Terkait Laporan KDRT Penyidik Subdit IV RENAKTA Ditreskrimum Polda Sulut Layangkan Surat Panggilan Kepada Tersangka (JK), Ini Penjelasannya

  • Bagikan

Gambar ilustrasi

Sulut | MMC NEWS

Terkait Laporan KDRT Penyidik Subdit IV Renakta Ditreskrimum Polda Sulut Layangkan Surat Panggilan Kepada Tersangka (JK), Ini Penjelasannya !!!.

Sulut | MMC NEWS – Terkait dengan adanya laporan Kekerasan Dalam Rumah Tangga ( KDRT ) yang dilaporkan oleh (AM) terhadap (JK) di Polda Sulut beberapa bulan yang lalu akhirnya Penyidik Polda Sulut akan mempertemukan kedua belah pihak.

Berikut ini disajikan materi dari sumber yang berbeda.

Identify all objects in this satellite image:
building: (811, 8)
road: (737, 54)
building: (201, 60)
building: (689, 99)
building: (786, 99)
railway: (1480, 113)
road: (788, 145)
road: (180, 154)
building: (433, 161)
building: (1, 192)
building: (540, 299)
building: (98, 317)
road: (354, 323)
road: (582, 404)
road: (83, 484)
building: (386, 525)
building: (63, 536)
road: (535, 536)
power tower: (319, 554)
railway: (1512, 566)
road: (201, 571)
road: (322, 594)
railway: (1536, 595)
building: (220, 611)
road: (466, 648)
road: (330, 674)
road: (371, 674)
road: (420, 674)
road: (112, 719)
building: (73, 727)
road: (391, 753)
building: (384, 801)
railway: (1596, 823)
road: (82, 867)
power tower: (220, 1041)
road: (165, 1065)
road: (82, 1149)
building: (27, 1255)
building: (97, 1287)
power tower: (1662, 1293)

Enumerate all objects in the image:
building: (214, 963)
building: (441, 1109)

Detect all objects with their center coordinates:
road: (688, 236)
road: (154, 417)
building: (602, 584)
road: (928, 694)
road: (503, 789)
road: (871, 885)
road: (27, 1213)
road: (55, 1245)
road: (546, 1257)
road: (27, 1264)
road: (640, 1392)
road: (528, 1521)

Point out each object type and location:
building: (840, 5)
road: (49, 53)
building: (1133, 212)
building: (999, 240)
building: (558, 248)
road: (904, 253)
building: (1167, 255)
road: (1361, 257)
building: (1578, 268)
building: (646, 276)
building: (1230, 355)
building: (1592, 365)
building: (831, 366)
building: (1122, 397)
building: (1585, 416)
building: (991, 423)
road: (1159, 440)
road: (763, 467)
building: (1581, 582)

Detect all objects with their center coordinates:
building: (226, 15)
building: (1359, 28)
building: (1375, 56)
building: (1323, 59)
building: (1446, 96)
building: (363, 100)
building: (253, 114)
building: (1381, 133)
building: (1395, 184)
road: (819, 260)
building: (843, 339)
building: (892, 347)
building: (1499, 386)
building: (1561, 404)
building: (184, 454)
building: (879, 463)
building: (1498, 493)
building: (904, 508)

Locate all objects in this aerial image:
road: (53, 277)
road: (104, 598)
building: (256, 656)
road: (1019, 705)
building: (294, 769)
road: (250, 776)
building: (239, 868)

Rencananya pertemuan tersebut akan di gelar pada hari Senin, ( 13/12/2021 ) Pukul 09.00 Wita, menghadap kepada AKP Muhammad Hasbi SIK,MH dan Aipda Rinto Kawung diruangan Subdit IV Renakta Direktorat Reserse Kriminal Umum Polda Sulut, Jln – Bethesda No.62 manado berdasarkan surat panggilan yang di layangkan oleh penyidik kepada tersangka.

Tujuan pertemuan ini di gelar guna untuk mempertemukan kedua belah pihak baik korban maupun tersangka dalam perkara tindak pidana KDRT sebagaimana dimaksud dalam UU No. 23 Tahun 2004 tentang penghapusan kekerasan dalam rumah tangga pasal 44 ayat (1).

Hal ini di sampaikan oleh Penasehat Hukumnya (JK) Dr. Tony Haniko, SH, MA, M.Th, M.Pd.K. CPCLE., kepada awak media melalui Telpon celularnya, Minggu (12/12/2021).

Dr. Tony Haniko, SH, MA, M.Th, M.Pd.K. CPCLE.,mengatakan apa yang diupayakan Penyidik untuk mempertemukan kedua belah pihak (pelapor/korban) dan (pelaku/tersangka) sudah sangat – sangat terlambat karena kasusnya sudah dinyatakan P.21 yang sebenarnya Senin 6 Desember 2021 sudah tahap II (dua).

Lantaran tersangka dan kami selaku PH terlambat datang menemui Penyidik, sehingga tahap II (dua) batal. dan menurut Penyidik AIPTU Rinto Kawung, JPU sudah tidak mau menerima Tahap II (dua) lewat jam 12 siang, dan JPU marah-marah kepada Penyidik karena gagal menghadirkan Tersangka, pada Senin 6 Desember 2021,

Kami konfirmasi sama JPU Ibu Ria sewaktu ketemu di PN Manado JPU, ia membantah kalau dirinya marah marah kepada Penyidik karena gagal menghadirkan Tersangka.

Tak hanya itu, JPU mengatakan kepada kami selaku PH, bahwa Tahap II (dua) telah dijadwalkan kembali pada Selasa 14 Desember 2021.

“Jadi sesungguhnya apa yang dilakukan Penyidik saat ini untuk mempertemukan Pelapor AM (Korban) dan Pelaku JK (Tersangka) sebagai upaya Restorative Justice sudah sangat terlambat, pasalnya selain kasusnya sudah dinyatakan P.21 dan sudah masuk tahap II (dua),”Ucapnya.